There is a way of counteracting this effect of inflation, and it is to agree to examine the level of indexation, which is why I rise to defend this motion today.
In 1996, the government recognized that the same situation for our seniors' benefits needed remedying. I am therefore asking that we do as much for our children.
I would like to conclude by reminding the House that we must tell our children that they are important to us. We must remind them that the intention in 1989 of eliminating child poverty by the year 2000 still stands. We must not forget, hon. members of Parliament, that we must be fair in the choices we make in society. We must not forget that it is the children living in poverty today who will be turning the wheels of the economy tomorrow. We must not forget to be fair in the way we consider the future.
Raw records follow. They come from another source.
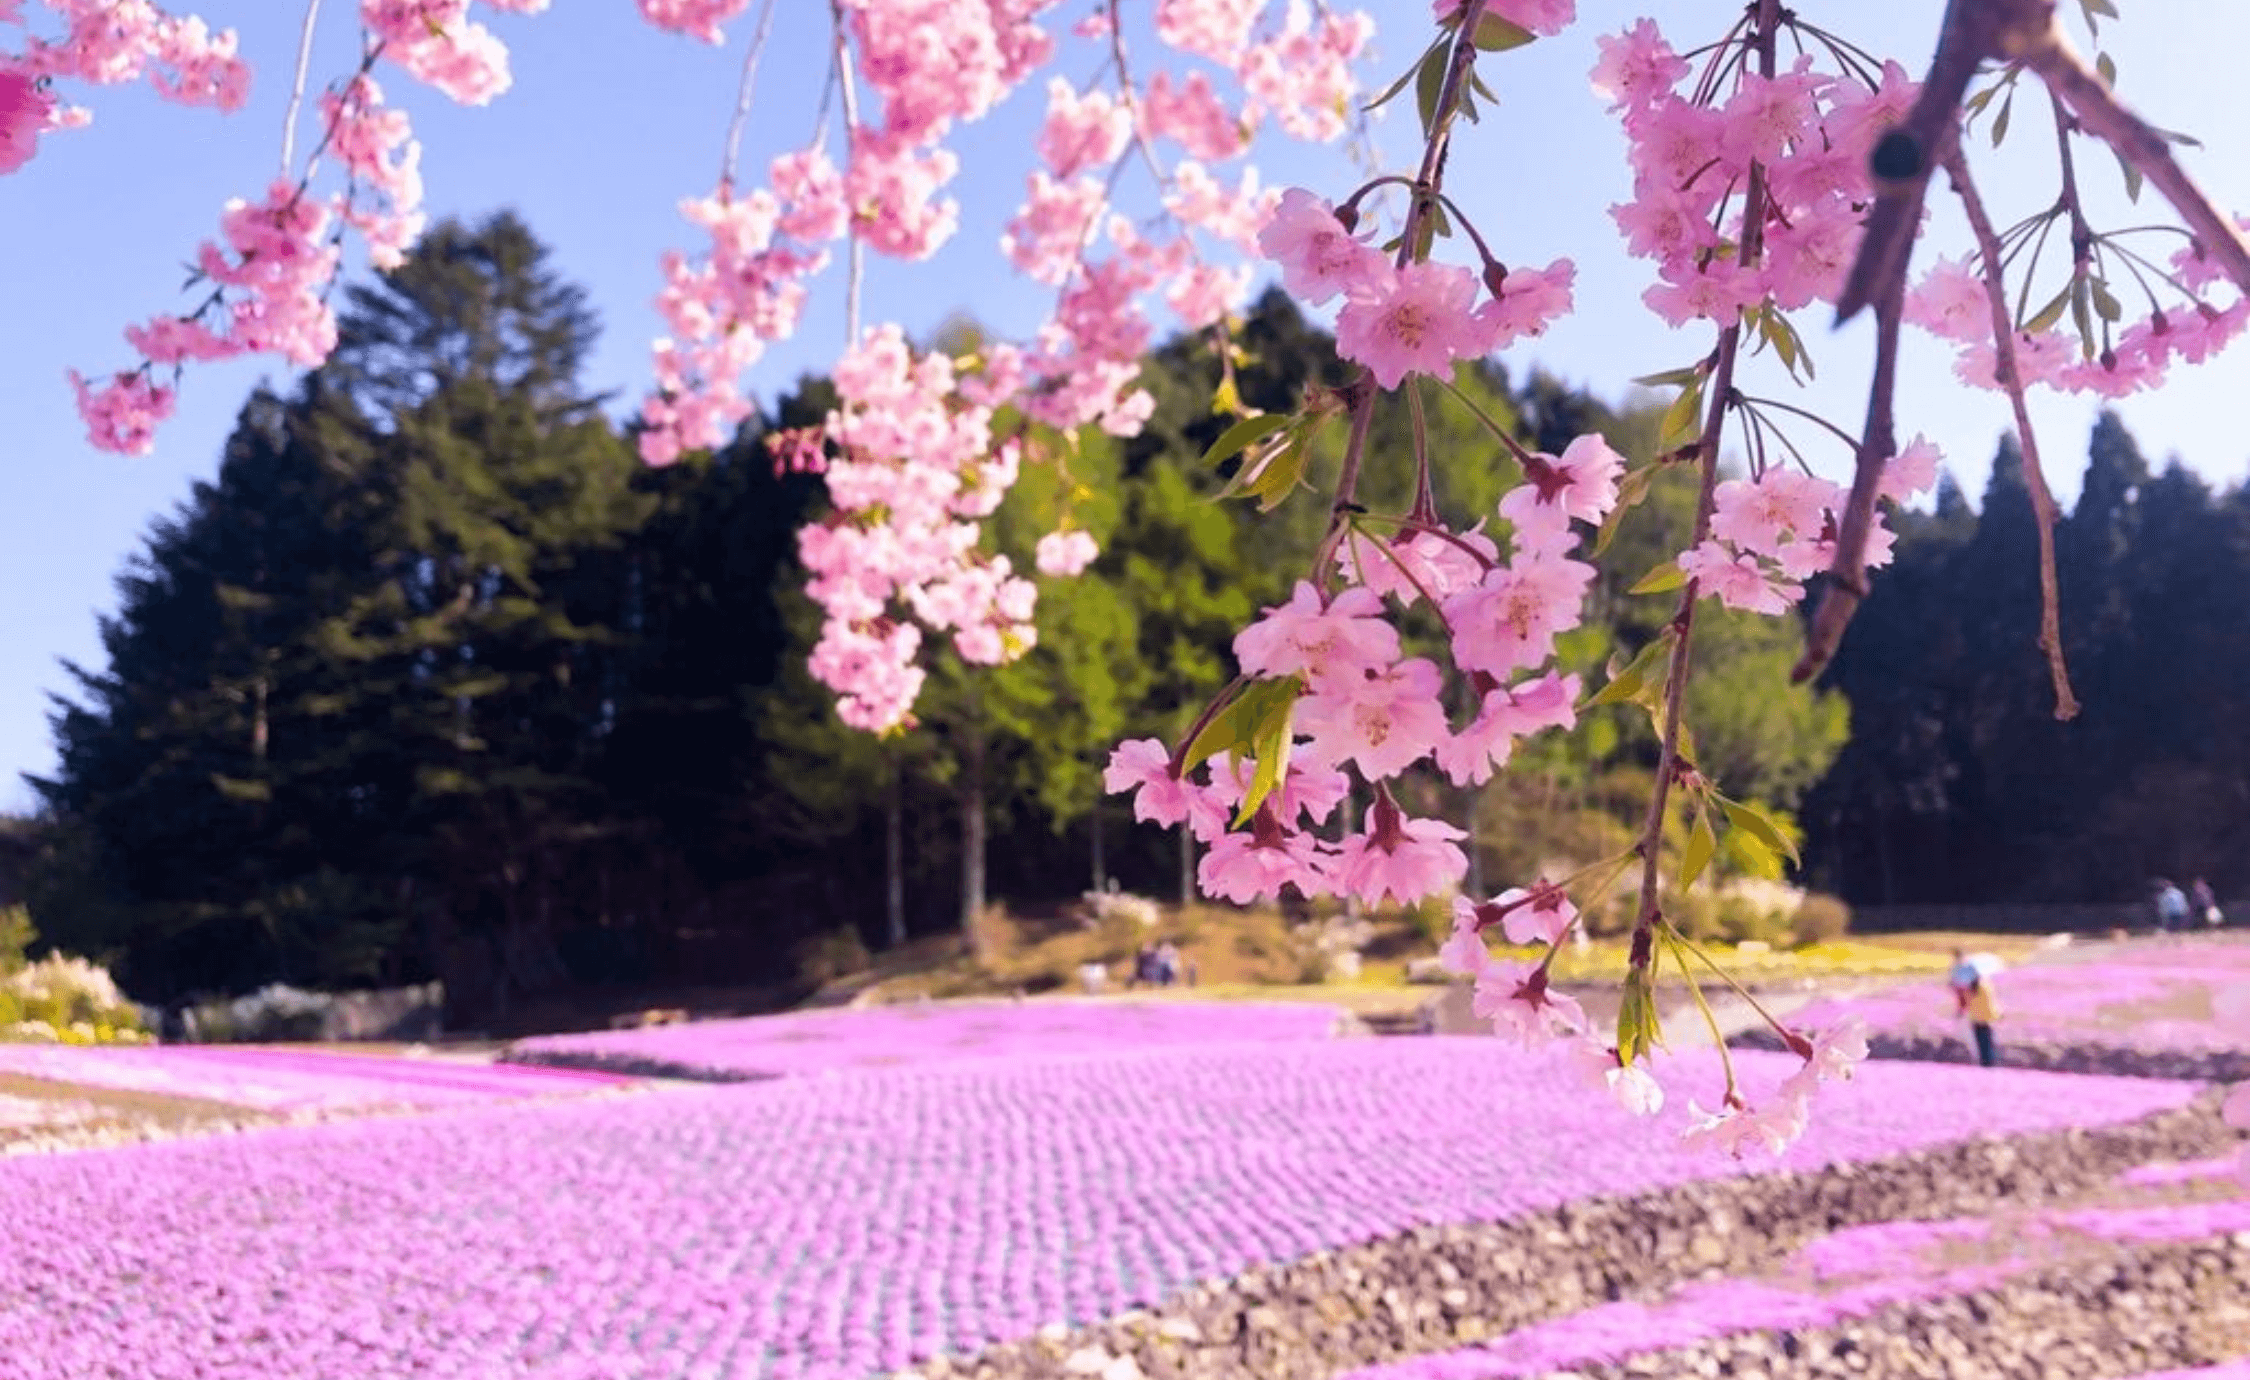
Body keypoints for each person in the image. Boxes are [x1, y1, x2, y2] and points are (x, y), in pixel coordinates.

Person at [1949, 950, 2002, 1068]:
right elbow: (1991, 1001)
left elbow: (1964, 1002)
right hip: (1988, 1016)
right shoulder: (1985, 985)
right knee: (1988, 1039)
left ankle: (1986, 1062)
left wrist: (1960, 1011)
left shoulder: (1969, 988)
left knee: (1982, 1040)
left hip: (1977, 1017)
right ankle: (1990, 1062)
Now that Canada's economy seems to be back on track, we must remember that we can now look ahead and put social justice in this country back in balance. To this end, we must present all of our children and their families with an honest and a realistic schedule for resolving the problem of child poverty.
We must remind federal, provincial and territorial authorities that, if they do not work together in carrying out their responsibilities and their duties toward those who are most disadvantaged, we will not resolve the problem.
I am not really trying to move them along, but for a number of years we have produced endless reports and studies and I think it is high time to show the million and a half children living in poverty that their country is trying to find ways to improve their situation. Let us give them the means we consider necessary to resolve their situation, and later on they will come to recognize our good intentions.
Let us try to give our children a healthy space to develop. A balance between federal, provincial and territorial governments and getting things in hand in the community will lead to the establishment of effective structures that will put an end to the devastating effect of poverty on children.
I call on the members of this House, therefore, in order to eliminate the negative effect of inflation, to review the level at which the child benefit is indexed, as they did with seniors' benefits. Let us reclaim Canada's title of champion of social justice.